PROBLEM TO SOLVE: A single number is needed: how many lines of the data hold the word "margin".

Collected data:
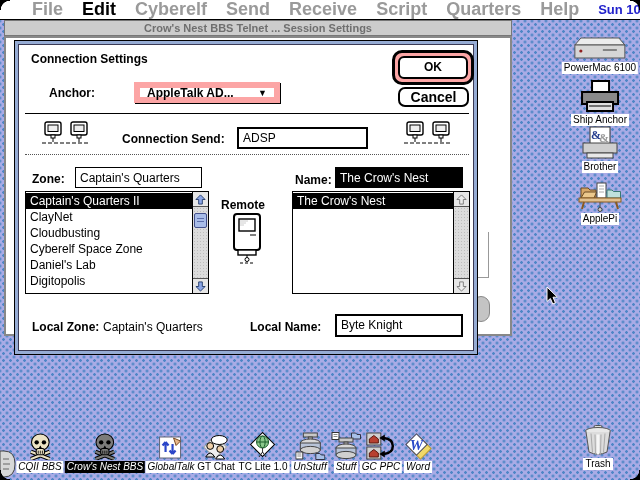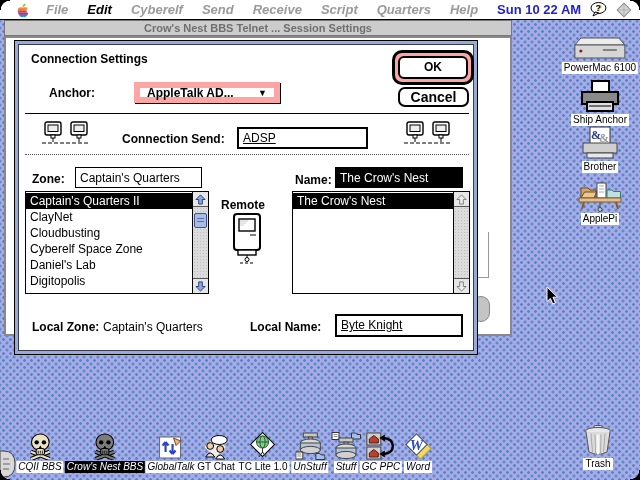--- a/index.html
+++ b/index.html
@@ -14,21 +14,21 @@
     background-size:7px 7px;
     background-position:0 0, 3.5px 3.5px;
   }
   
   .menubar {
     position:absolute; left:0; top:0; width:640px; height:20px;
     background:#fff; border-bottom:1px solid #000;
     display:flex; align-items:center; padding:0 8px; z-index:20;
   }
   .menubar .apple { margin:0 16px 0 8px; }
-  .menu-item { font-weight:bold; font-size:13px; margin-right:19px; color:#000; white-space:nowrap;font-style:italic; }
+  .menu-item { font-weight:bold; font-size:18px; margin-right:19px; color:#000; white-space:nowrap; }
   .menu-item.dim { color:#9a9a9a; }
   .menu-clock { margin-left:auto; font-weight:bold; font-size:13px; color:#2222cc; white-space:nowrap; }
   .menu-icon { margin-left:9px; }
   
   .titlebar {
     position:absolute; left:4px; top:20px; width:508px; height:16px;
     background:#cccccc; border:1px solid #777; z-index:1;
     text-align:center; font-size:11px; font-weight:bold; color:#6f6f6f; line-height:14px;
     white-space:nowrap; overflow:hidden;
   }
@@ -67,21 +67,21 @@
     font-weight:bold; font-size:12px;
   }
   .popup .arrow { margin-left:auto; font-size:9px; }
   .hr-solid { position:absolute; left:10px; top:72px; width:444px; border-top:1px solid #000; }
   .hr-dot   { position:absolute; left:10px; top:113px; width:444px; border-top:1px dotted #555; }
   .macs-left  { position:absolute; left:26px;  top:80px; }
   .macs-right { position:absolute; left:388px; top:80px; }
   .ct-label { position:absolute; left:107px; top:91px; }
   .field {
     background:#fff; border:2px solid #000; font-size:12px; padding:2px 4px;
-    white-space:nowrap; overflow:hidden;text-decoration:underline;
+    white-space:nowrap; overflow:hidden;
   }
   .ct-field { position:absolute; left:222px; top:86px; width:131px; height:22px; }
   .zone-label { position:absolute; left:17px; top:131px; }
   .zone-box { position:absolute; left:60px; top:126px; width:127px; height:21px;
     border:1px solid #000; font-size:12px; padding:3px 4px; white-space:nowrap; }
   .name-label { position:absolute; left:280px; top:132px; }
   .name-field { position:absolute; left:320px; top:126px; width:128px; height:21px;
     background:#000; border:1px solid #000; color:#fff; font-size:12px; padding:3px 4px; white-space:nowrap; }
   .remote-label { position:absolute; left:206px; top:157px; }
   .remote-mac { position:absolute; left:216px; top:172px; }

TASK ANSWER: 6